Female upperside: brownish black. Forewings and hindwings: the iridescent blue areas as in the male but very much more restricted; on the hindwing the subterminal curved series of bluish lunules barely indicated by similar markings of a shade paler than the ground colour; the deep black spots that margin the lunules on the outer side can only be seen in certain lights. Underside: as in the male but the markings broader and coarser, all of a rich brown, not fuscous-black or deep black colour.

Dry-season brood. Male closely resembles the male of the wet-season brood, but on the upperside the pale areas on both forewing and hindwing are of greater extent with more of while and less of the iridescent blue; This bluish-white area is especially extended on the hindwing, encroaching upwards on the dark ground colour.
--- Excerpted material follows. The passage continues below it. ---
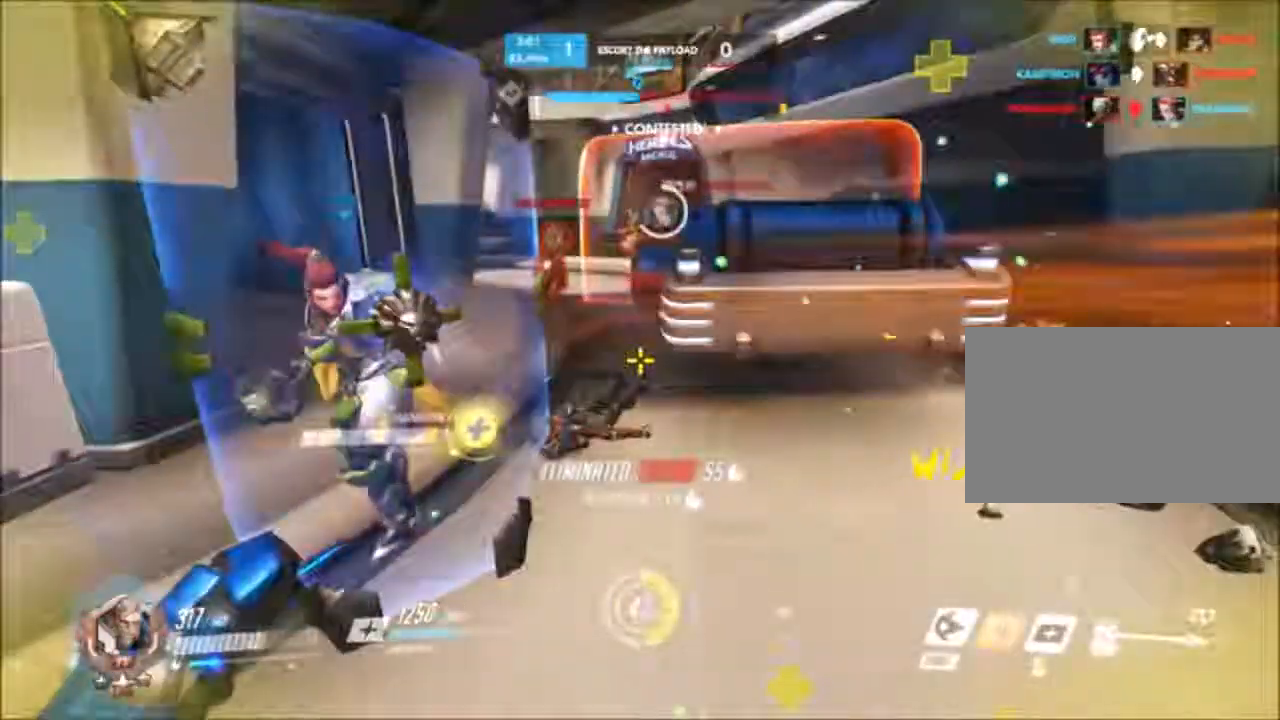
{"keys": ["a", "s"], "mouse": ["right"], "events": [[117, "w", "down"], [333, "mouse_left", "up"], [333, "w", "up"], [433, "mouse_right", "down"], [467, "s", "down"]]}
In some specimens of the males the black on the terminal margin on the hindwing is barely indicated near the apex, but there is a conspicuous subterminal series of black spots and a slender anteciliary black line. Underside: ground colour and markings similar to those in the wet-season form, but as a rule very slender and trending to obsolescence. In some specimens the markings are often very irregular, some (generally the discal) markings on the forewing are slender and prominent, while those on the hindwing arc slender and subobsolescent. Antenna, head, thorax and abdomen as in the wet-season form.

==Range==
It is found from Kumaon in India to the Karens in Myanmar.